Top of SUPPLIED DATA
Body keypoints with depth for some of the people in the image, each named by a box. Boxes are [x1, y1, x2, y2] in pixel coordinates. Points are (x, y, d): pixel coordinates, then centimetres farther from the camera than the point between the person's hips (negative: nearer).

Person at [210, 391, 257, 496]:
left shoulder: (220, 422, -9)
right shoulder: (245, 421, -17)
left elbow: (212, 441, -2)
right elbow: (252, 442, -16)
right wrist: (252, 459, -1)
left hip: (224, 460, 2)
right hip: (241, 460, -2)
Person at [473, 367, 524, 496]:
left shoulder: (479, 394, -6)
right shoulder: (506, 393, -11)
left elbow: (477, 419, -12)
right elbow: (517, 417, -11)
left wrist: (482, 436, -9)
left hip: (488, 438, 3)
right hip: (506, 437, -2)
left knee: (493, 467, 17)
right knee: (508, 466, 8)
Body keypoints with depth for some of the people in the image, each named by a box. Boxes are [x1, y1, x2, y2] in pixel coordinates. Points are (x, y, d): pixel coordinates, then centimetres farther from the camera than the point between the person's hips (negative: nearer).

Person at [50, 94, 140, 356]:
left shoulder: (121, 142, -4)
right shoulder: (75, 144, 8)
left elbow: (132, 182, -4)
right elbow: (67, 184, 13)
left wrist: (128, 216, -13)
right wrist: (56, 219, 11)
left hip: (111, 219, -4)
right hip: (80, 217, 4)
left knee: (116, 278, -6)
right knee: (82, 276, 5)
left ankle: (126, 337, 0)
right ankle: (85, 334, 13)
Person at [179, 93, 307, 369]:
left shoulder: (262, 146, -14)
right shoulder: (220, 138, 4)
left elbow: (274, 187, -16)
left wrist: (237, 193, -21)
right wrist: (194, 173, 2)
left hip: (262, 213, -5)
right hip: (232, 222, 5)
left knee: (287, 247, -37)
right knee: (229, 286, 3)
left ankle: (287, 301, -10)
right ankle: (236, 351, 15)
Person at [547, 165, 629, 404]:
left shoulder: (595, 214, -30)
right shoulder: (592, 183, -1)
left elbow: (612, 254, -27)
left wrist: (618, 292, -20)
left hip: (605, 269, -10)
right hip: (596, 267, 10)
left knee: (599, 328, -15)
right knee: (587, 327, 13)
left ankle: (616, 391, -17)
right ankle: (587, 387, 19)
Bottom of SUPPLIED DATA
> TASK TO CARRY OUT
Extract every line of the listing that contains the word "wrist", matching case exactly.

> RESULT OF THE EXERCISE
right wrist: (252, 459, -1)
left wrist: (482, 436, -9)
left wrist: (128, 216, -13)
right wrist: (56, 219, 11)
left wrist: (237, 193, -21)
right wrist: (194, 173, 2)
left wrist: (618, 292, -20)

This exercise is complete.